Solving a Tricky Email Invoicing Bug
Solved a really involved bug today…
Some of our B2B customers were unable to email invoices to their clients, delaying incoming payments.
My coworker traced the problem to the built-in Python function email.utils.getaddresses
, which was being used to extract email addresses from some text. In a test environment the function was returning the expected email addresses, but in production no emails were found.
Adding to the confusion, Python’s sys.version
and sys.implementation
reported identical Python versions and builds in each environment. Additionally, scans of our code and our dependencies’ code found no monkey-patches of the email parsing function. How could a built-in language function behave differently between apparently identical environments?
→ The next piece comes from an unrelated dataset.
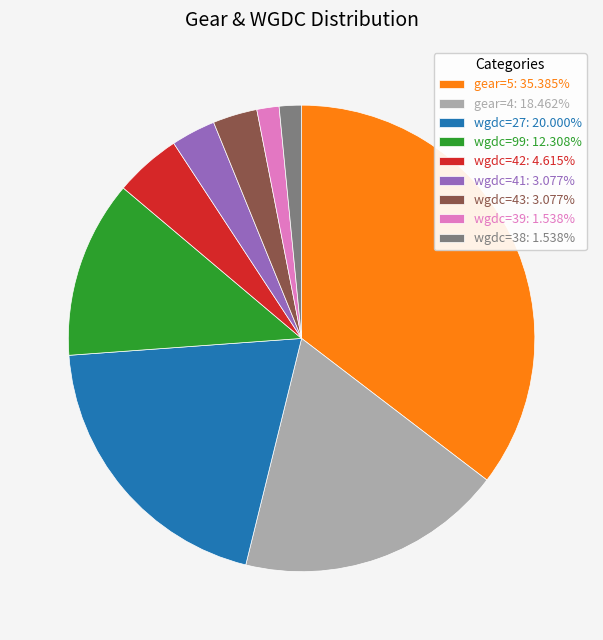

Is the sum of gear=5: 35.385% and wgdc=99: 12.308% greater than half?

No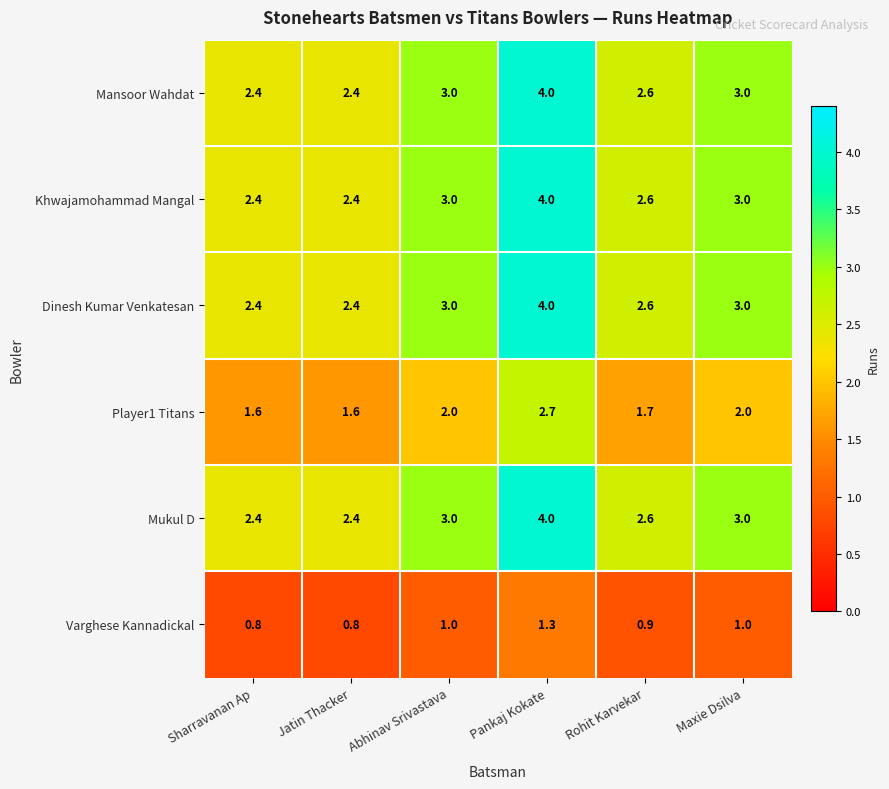

What is the difference between the maximum and minimum values in the Mukul D series?

1.6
The first breakthrough occurred after I rebuilt the affected service’s Docker image from scratch, which replicated the issue locally. I decided to identify which layer of the image introduced the issue, which I accomplished via a “binary search”-style approach – comment out half the lines of the Dockerfile at a time until I found the surprising line which introduced the bug: apt install python3-dev
This discovery led to the next breakthrough when I searched the history of python3-dev
on Debian’s package repository. Apparently, a security issue within Python had been published last September, and Debian had recently backported the fix to our version of Python. While, the original security issue didn’t affect our systems, its fix changed Python’s default email parsing behavior, breaking our emailing tools.
From there, we were able to adjust our approach to email parsing to restore the original functionality, pass our newly written regression tests, and enable our customers to start sending invoices again.
While this was one of the hardest bugs I’ve solved – traversing through library code into programming language implementations down into OS updates – it is exciting to feel the confidence boost of knowing that I can do it again.